I once read an article about George, in the Enid Blyton Famous Five books. George was a bit of hero of mine when a child. She was a girl (around 12 I think) who wanted to be a boy, cut her hair short, insisted on being called George not Georgina, and always tried to be part of the adventures. The article said that Enid Blyton had got a lot of credit for creating this almost feminist character in the 50s, but she didn’t deserve this credit because Julian, George’s cousin, once said girls shouldn’t have adventures because they would never be as good as boys, therefore Enid Blyton wasn’t a feminist at all.
Well, for a start, Julian is a humourless prig. And just because Enid Blyton wrote those words, it doesn’t mean it’s what she believed. It’s what Julian believes.
I’ve found this a lot lately. People saying such and such an author wrote these words, which mean they are racist or misogynistic or something else awful, forgetting the fact that though the author wrote the words, it doesn’t mean that’s what they believe. It’s what their characters believe. There is a difference between an author and a character.

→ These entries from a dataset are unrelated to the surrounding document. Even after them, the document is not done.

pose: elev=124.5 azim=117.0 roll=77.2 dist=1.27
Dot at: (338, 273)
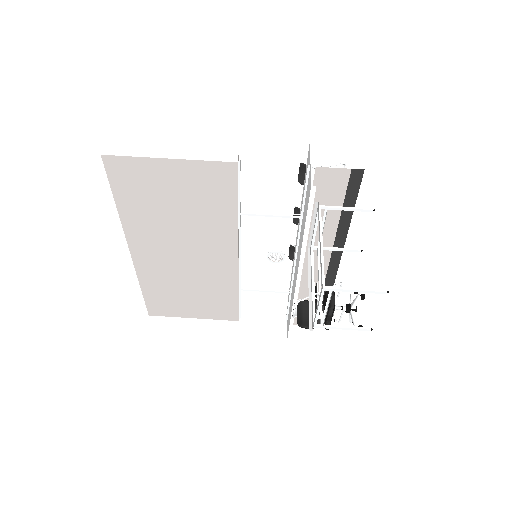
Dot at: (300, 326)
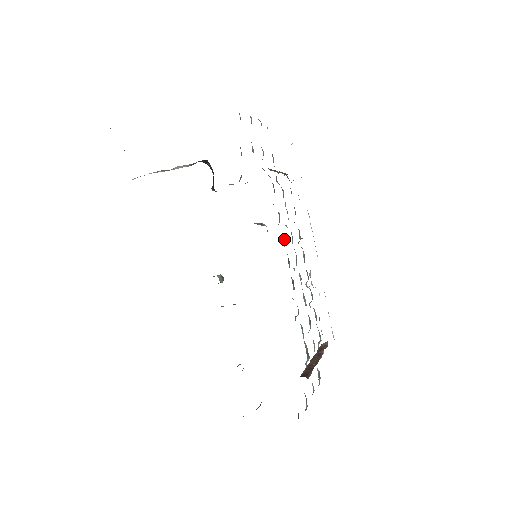
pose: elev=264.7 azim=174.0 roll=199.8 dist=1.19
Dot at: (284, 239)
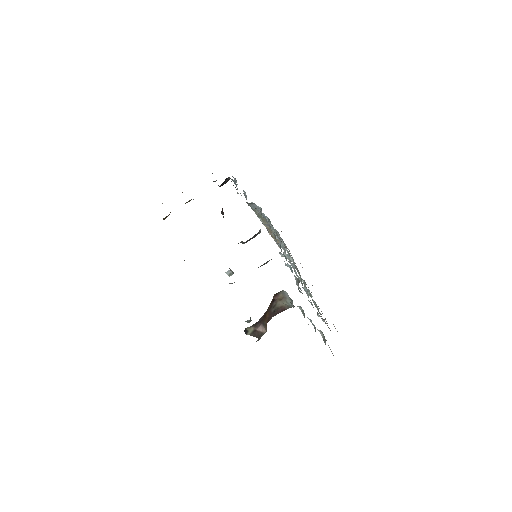
Dot at: (270, 227)
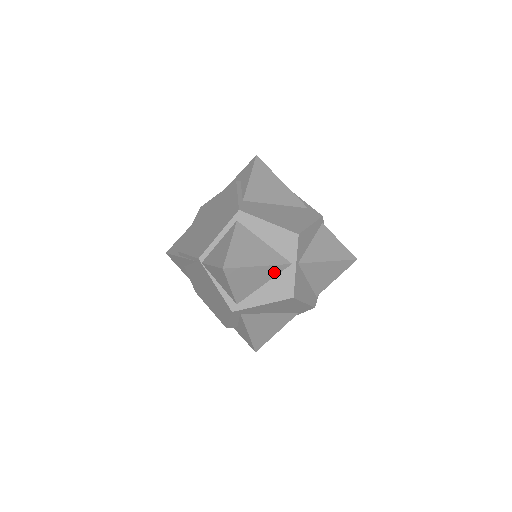
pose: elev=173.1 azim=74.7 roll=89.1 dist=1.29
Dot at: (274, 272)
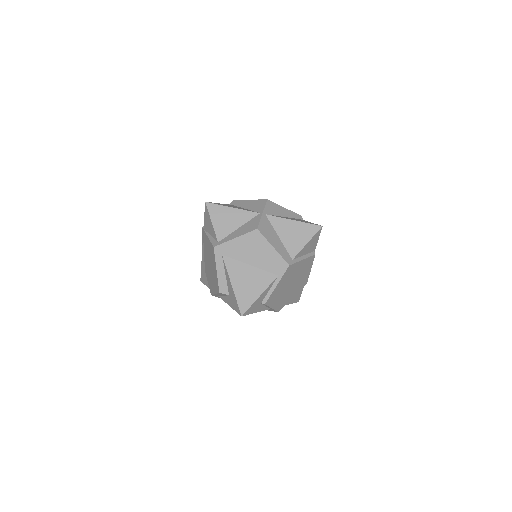
Dot at: (246, 218)
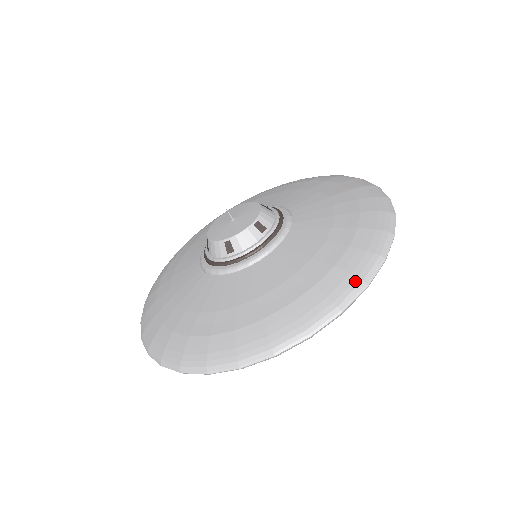
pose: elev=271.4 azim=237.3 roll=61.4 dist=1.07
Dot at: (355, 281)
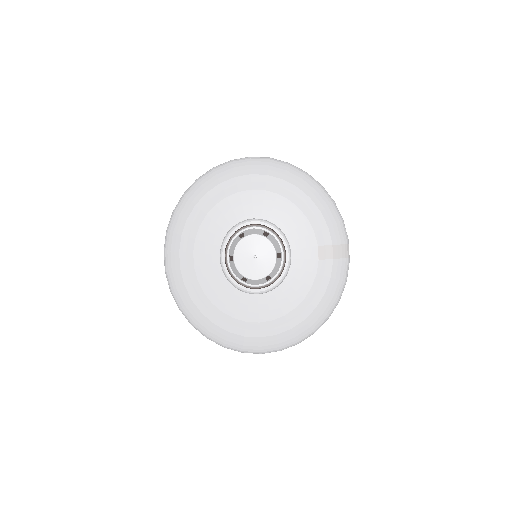
Dot at: (295, 341)
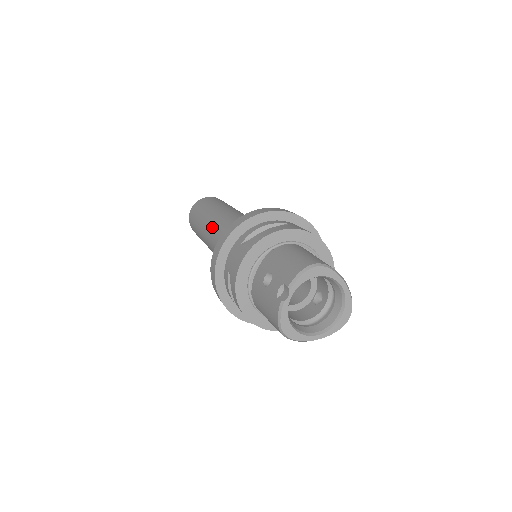
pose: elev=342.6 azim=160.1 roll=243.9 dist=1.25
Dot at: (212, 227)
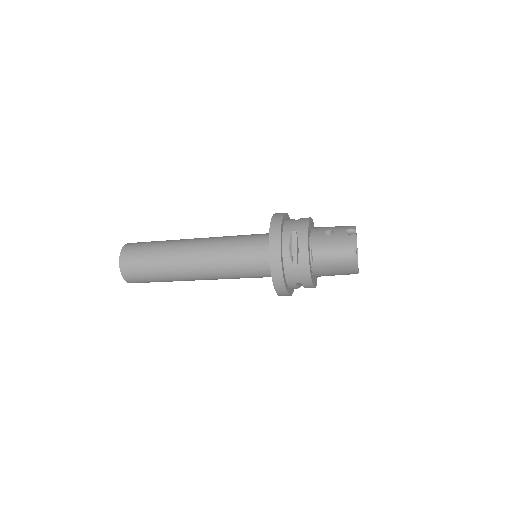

For example, Arthur Conan Doyle was a romantic, dreamy character who believed in spiritualism. Sherlock Holmes was a cool logician, who liked to tell Watson to ‘cut the poetry’. ACD created Holmes, but he didn’t think like him.
I think it’s important a distance is maintained between what an author really thinks, and what their character thinks. I’ve had some characters say some awful things in my books, and I’ve winced, and become quite furious as I write them, because they are so opposite to what I think. Even my heroes don’t think the way I do. Mrs Hudson is a wonderful cook, but I hate cookery.